▸ INPUT FOR THIS TASK:
· · ·

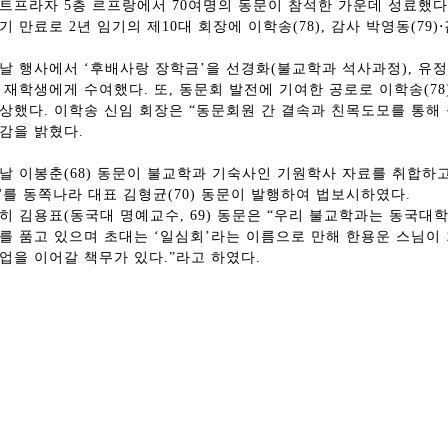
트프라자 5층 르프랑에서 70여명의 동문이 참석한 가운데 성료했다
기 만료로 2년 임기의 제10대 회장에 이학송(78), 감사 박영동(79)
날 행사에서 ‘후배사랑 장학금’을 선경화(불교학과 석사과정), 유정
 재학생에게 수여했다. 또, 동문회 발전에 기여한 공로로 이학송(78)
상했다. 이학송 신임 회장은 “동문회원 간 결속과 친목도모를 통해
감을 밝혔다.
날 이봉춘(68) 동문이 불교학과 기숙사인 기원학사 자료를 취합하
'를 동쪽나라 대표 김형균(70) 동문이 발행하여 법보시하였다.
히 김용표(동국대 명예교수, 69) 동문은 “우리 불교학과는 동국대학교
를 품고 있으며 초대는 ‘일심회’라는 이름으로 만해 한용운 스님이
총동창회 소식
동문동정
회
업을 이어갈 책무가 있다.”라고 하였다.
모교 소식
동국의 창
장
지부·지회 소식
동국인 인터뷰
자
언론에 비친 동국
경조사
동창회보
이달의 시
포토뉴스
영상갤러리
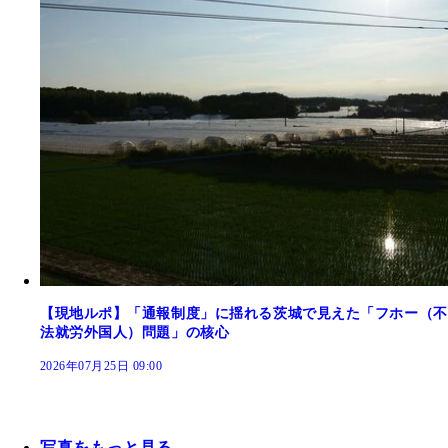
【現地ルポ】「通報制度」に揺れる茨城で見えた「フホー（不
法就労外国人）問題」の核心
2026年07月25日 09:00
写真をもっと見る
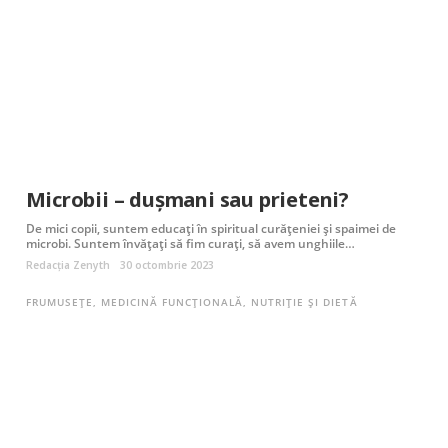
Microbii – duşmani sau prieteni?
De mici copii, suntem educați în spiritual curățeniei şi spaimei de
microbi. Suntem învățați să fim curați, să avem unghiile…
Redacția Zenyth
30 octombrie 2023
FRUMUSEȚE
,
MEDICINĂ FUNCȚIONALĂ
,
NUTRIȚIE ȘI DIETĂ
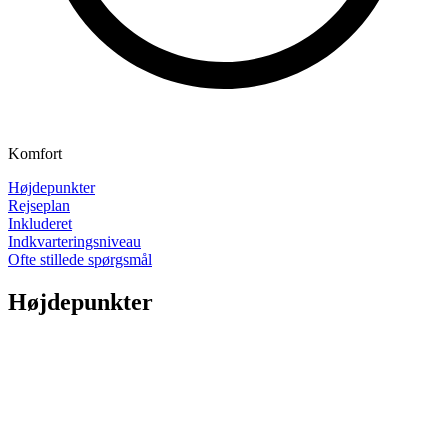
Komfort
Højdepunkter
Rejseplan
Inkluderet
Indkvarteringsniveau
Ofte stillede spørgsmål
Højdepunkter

· · ·

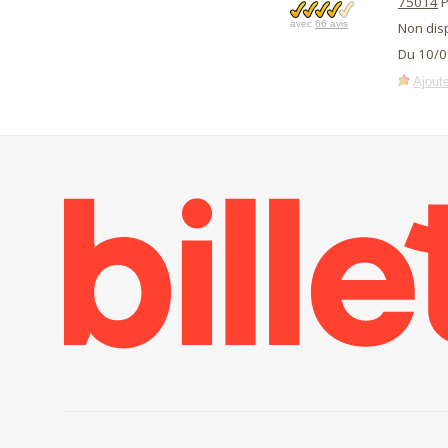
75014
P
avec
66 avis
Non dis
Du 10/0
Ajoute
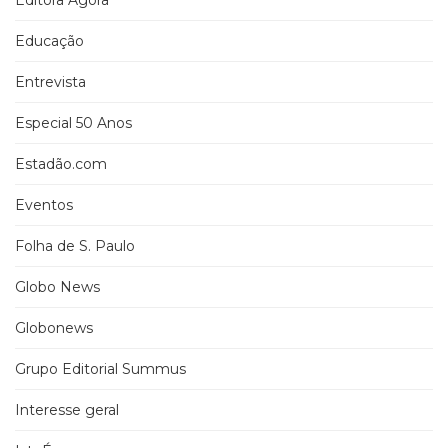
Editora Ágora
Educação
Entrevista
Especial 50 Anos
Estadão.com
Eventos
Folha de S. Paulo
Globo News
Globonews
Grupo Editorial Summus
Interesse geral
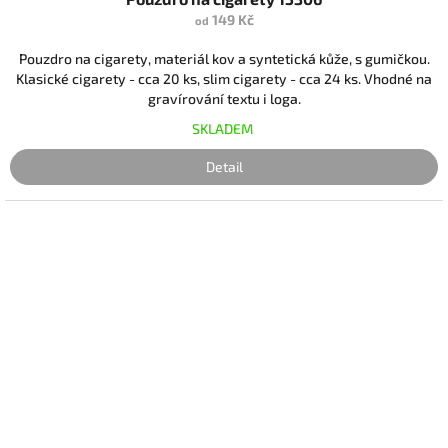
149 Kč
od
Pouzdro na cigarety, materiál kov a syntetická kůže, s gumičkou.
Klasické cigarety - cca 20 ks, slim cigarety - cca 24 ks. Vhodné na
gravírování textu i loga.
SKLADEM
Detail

· · ·

▸ EXERCISE DESCRIPTION:
When a line in the listing has the string "cigarety" in it, return that line.

▸ REPLY TO THE TASK:
Pouzdro na cigarety, materiál kov a syntetická kůže, s gumičkou.
Klasické cigarety - cca 20 ks, slim cigarety - cca 24 ks. Vhodné na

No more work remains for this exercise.